Collect every line of the records below that contains the word "lines".
(Input data begins)
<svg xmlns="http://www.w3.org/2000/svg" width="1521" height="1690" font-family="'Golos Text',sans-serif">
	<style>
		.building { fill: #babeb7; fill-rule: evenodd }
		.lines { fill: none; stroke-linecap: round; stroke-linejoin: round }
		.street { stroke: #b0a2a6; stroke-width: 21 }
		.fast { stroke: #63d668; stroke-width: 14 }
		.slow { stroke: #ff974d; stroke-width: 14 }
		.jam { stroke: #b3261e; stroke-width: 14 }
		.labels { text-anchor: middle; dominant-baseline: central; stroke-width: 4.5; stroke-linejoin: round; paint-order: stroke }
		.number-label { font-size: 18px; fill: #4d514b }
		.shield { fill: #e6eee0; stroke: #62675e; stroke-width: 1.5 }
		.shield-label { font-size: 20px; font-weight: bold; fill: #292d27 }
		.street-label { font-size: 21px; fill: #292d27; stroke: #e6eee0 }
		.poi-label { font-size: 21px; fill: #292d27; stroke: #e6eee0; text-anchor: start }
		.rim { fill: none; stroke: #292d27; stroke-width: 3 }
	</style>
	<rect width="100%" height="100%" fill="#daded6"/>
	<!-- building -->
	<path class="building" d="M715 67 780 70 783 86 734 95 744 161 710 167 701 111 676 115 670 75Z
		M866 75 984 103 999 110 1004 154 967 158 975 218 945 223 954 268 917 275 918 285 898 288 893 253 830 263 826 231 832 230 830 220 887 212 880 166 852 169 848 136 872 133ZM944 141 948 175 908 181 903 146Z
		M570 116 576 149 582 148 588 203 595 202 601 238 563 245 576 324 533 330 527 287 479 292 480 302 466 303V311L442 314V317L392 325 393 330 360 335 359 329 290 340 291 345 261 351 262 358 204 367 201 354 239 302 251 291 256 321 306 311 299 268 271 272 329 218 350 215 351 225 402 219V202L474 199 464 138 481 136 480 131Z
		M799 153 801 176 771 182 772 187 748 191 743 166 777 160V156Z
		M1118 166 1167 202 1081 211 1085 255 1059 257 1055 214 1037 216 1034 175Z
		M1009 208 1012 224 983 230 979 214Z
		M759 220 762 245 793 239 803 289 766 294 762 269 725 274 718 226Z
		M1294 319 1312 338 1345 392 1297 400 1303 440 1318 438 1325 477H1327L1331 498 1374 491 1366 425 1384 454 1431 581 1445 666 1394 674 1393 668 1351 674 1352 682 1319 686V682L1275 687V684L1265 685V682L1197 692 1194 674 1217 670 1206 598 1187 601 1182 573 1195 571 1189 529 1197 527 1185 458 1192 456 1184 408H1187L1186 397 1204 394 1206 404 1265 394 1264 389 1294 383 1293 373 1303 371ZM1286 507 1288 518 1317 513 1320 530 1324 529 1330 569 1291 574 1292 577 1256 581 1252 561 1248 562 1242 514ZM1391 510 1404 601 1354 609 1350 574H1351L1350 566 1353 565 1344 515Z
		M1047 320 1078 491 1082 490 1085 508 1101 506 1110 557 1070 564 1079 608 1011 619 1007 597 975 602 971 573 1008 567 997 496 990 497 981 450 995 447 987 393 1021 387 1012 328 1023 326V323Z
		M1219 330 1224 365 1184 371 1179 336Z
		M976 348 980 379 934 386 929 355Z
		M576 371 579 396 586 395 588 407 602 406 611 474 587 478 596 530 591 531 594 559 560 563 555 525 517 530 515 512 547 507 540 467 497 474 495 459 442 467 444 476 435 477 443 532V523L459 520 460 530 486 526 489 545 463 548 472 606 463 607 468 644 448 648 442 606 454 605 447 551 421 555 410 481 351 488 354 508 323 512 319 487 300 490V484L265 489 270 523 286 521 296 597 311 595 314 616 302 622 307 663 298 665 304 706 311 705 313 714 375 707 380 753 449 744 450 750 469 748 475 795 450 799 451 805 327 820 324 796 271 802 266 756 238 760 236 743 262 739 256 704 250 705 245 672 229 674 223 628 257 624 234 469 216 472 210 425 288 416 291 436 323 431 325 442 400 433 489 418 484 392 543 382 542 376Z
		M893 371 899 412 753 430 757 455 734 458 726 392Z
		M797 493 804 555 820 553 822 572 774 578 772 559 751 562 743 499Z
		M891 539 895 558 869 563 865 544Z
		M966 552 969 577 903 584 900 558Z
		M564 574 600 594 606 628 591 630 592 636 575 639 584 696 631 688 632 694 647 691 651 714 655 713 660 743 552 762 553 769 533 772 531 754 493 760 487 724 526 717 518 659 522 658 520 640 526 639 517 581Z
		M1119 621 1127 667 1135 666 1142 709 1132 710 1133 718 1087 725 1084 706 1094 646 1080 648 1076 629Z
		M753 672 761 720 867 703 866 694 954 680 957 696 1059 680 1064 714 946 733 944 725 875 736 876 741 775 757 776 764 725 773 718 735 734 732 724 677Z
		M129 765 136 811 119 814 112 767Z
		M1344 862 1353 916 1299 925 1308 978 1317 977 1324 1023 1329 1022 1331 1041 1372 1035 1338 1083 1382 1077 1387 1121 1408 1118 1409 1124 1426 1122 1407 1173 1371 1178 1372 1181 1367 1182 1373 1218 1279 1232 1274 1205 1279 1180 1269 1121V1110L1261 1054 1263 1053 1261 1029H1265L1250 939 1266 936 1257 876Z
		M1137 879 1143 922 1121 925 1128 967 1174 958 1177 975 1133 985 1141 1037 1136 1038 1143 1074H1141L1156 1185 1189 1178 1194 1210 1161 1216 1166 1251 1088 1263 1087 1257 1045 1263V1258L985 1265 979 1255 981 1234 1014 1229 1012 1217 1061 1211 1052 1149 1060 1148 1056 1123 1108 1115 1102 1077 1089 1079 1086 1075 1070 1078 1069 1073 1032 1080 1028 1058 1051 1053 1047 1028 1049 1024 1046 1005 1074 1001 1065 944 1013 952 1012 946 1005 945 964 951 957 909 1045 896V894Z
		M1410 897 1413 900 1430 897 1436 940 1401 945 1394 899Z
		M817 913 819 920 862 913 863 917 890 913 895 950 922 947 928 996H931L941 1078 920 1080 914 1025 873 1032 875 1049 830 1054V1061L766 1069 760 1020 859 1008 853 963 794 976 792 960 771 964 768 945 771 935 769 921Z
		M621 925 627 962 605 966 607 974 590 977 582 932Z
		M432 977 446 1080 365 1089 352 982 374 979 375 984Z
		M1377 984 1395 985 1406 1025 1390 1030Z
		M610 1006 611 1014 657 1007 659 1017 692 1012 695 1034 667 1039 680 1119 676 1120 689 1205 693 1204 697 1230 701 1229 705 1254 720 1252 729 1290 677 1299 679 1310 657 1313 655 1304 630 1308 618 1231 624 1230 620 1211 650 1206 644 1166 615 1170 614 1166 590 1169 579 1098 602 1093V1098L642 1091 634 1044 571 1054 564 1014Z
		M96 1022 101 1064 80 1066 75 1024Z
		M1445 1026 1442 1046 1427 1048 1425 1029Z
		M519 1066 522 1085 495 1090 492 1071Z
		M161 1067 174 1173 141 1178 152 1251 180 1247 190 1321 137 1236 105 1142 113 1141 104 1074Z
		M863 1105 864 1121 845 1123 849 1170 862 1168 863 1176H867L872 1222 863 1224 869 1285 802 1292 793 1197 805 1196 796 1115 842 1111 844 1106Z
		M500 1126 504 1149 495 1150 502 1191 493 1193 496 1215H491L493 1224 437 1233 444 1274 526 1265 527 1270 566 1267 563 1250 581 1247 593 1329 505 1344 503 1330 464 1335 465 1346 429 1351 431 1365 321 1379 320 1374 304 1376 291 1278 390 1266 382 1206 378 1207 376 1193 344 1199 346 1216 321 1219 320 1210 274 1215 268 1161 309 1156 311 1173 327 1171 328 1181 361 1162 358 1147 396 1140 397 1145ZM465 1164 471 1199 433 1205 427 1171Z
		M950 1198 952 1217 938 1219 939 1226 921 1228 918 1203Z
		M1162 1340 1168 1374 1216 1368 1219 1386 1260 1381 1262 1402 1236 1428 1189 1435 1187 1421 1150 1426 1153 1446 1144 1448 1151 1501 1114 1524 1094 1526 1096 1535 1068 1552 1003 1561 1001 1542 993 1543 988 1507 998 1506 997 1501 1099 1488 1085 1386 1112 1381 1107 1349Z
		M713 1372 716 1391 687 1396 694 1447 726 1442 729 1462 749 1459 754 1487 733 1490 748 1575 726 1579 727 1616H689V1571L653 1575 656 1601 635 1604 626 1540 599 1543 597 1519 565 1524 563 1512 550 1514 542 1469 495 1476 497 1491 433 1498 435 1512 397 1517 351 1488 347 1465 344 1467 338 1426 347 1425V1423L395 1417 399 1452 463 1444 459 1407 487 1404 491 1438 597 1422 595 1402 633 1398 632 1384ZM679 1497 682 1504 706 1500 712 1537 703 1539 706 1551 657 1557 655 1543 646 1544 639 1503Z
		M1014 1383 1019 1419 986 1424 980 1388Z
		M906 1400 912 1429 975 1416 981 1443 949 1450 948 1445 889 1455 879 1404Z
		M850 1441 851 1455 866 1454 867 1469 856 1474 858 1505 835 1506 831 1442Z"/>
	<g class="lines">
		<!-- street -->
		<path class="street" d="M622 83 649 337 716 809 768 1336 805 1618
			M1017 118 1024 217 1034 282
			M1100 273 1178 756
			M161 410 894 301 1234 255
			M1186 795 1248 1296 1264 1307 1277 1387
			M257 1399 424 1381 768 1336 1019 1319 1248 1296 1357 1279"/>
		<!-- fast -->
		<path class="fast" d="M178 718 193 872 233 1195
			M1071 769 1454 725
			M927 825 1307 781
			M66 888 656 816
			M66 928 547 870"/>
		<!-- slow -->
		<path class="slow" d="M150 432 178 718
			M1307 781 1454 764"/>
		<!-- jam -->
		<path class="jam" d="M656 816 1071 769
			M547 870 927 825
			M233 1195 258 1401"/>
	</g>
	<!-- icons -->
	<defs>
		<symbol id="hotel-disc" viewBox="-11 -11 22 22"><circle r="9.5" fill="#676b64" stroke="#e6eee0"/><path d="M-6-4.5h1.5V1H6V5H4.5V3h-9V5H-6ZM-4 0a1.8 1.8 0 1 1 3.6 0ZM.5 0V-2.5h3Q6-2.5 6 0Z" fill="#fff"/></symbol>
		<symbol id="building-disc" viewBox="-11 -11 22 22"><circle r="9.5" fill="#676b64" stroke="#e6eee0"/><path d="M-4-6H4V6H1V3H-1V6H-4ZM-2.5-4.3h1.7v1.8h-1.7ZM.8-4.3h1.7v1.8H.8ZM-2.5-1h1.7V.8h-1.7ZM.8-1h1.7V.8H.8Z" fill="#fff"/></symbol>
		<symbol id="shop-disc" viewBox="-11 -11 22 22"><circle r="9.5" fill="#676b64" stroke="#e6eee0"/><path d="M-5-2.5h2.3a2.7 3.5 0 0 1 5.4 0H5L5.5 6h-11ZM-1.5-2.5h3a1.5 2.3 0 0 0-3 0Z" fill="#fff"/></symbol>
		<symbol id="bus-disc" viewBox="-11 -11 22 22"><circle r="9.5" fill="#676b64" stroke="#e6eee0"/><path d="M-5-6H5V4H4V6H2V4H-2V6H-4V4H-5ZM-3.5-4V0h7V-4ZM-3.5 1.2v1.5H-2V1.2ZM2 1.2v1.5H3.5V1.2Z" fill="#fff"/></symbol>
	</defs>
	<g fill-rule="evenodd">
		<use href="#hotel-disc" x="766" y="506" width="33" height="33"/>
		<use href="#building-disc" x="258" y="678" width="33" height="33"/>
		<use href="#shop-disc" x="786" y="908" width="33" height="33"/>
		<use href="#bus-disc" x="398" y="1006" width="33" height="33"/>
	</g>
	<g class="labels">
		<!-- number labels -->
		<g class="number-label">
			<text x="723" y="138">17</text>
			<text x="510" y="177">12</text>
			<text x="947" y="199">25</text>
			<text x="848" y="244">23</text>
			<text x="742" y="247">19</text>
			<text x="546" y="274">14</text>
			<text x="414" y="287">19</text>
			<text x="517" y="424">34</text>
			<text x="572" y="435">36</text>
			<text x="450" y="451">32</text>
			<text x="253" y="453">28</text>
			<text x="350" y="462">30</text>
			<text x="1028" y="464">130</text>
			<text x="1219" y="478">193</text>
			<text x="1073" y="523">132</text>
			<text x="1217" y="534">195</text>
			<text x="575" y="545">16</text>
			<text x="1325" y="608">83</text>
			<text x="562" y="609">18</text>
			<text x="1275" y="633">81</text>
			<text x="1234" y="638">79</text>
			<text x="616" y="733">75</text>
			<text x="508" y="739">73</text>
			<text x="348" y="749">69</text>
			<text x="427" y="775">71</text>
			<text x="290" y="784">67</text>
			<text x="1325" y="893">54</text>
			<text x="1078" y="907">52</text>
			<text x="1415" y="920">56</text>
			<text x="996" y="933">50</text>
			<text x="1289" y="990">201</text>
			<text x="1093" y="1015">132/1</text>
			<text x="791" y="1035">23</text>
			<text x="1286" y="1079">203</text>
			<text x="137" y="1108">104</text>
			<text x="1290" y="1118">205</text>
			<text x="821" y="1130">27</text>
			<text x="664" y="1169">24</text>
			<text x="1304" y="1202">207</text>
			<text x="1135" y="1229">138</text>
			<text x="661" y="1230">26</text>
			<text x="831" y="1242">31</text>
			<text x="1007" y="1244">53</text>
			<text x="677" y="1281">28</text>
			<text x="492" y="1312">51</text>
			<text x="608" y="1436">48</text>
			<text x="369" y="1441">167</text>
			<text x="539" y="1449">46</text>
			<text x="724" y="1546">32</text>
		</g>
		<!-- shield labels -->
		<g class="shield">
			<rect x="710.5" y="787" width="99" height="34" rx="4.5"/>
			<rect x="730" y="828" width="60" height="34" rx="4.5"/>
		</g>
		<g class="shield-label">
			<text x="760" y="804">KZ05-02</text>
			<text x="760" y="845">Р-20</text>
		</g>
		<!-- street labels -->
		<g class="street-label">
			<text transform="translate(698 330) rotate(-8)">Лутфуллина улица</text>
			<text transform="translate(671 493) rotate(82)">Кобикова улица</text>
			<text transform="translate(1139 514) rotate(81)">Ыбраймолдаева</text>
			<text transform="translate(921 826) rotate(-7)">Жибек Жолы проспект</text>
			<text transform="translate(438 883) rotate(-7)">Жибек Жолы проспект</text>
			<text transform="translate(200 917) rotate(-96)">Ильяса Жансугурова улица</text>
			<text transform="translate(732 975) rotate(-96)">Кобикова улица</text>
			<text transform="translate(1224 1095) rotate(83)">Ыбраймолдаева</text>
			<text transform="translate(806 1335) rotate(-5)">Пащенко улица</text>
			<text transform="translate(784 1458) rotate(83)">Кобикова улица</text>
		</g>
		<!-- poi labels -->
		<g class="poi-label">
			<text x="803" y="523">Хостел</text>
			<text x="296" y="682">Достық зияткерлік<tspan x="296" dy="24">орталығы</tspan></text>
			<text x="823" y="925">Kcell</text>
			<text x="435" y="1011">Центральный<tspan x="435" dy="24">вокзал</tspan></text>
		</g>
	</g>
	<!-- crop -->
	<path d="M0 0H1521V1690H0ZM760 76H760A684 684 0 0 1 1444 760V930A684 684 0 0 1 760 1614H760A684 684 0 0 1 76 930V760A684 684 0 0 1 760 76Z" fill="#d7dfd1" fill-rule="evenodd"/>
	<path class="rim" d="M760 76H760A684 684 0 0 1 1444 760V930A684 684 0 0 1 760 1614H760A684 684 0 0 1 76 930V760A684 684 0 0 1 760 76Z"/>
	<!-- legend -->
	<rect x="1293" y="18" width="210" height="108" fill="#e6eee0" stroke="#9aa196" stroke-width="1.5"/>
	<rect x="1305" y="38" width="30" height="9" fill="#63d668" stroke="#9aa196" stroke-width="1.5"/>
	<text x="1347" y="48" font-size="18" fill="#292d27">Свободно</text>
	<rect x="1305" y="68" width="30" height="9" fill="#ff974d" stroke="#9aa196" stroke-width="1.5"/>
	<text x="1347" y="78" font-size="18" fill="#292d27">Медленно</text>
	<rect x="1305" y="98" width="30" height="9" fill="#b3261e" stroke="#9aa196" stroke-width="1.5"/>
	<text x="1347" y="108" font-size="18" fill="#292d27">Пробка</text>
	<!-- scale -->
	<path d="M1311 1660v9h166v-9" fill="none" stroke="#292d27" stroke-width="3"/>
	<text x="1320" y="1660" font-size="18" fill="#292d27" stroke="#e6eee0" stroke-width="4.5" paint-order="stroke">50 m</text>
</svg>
(Input data ends)
**Expected answer:**
		.lines { fill: none; stroke-linecap: round; stroke-linejoin: round }
	<g class="lines">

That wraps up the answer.